[Stored records]

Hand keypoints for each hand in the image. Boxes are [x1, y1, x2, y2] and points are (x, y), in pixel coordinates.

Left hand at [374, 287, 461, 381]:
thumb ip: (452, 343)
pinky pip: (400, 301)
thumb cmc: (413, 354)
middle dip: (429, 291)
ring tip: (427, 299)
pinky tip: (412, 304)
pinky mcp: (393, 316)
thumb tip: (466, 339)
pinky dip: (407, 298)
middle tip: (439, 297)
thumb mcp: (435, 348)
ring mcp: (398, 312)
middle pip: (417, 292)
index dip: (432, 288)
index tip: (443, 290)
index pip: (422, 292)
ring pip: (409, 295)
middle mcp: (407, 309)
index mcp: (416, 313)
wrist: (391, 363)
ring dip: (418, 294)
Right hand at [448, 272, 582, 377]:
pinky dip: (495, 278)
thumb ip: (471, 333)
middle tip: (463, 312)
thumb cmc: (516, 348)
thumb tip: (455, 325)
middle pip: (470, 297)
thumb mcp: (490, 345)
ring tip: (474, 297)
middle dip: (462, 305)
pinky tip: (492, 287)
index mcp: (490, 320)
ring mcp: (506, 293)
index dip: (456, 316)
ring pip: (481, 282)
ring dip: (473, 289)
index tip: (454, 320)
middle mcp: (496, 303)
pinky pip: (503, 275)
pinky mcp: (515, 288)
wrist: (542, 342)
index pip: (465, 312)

==

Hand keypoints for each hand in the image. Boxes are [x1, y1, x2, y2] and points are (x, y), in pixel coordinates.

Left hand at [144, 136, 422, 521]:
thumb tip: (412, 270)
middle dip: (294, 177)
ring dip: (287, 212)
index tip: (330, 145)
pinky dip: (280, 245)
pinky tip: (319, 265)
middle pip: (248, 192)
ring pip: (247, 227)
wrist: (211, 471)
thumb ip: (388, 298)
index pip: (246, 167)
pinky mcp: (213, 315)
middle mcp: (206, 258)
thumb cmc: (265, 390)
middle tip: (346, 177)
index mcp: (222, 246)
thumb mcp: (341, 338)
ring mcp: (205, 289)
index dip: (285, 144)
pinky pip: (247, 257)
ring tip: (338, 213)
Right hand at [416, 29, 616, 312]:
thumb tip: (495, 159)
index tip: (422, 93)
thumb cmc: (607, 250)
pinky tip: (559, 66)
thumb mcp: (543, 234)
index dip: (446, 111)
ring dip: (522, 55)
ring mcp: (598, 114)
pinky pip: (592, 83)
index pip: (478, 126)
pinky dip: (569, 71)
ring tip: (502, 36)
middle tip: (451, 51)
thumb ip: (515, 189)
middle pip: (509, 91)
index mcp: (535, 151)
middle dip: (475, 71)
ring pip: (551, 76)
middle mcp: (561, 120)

DIRECTIONS:
All lines in the data above from the one with "index mcp: (416, 313)" through the one with "ring mcp: (506, 293)" must be repeated exactly, and no others.

EXERCISE ANSWER:
index mcp: (416, 313)
wrist: (391, 363)
ring dip: (418, 294)
Right hand at [448, 272, 582, 377]:
pinky dip: (495, 278)
thumb ip: (471, 333)
middle tip: (463, 312)
thumb cmc: (516, 348)
thumb tip: (455, 325)
middle pip: (470, 297)
thumb mcp: (490, 345)
ring tip: (474, 297)
middle dip: (462, 305)
pinky tip: (492, 287)
index mcp: (490, 320)
ring mcp: (506, 293)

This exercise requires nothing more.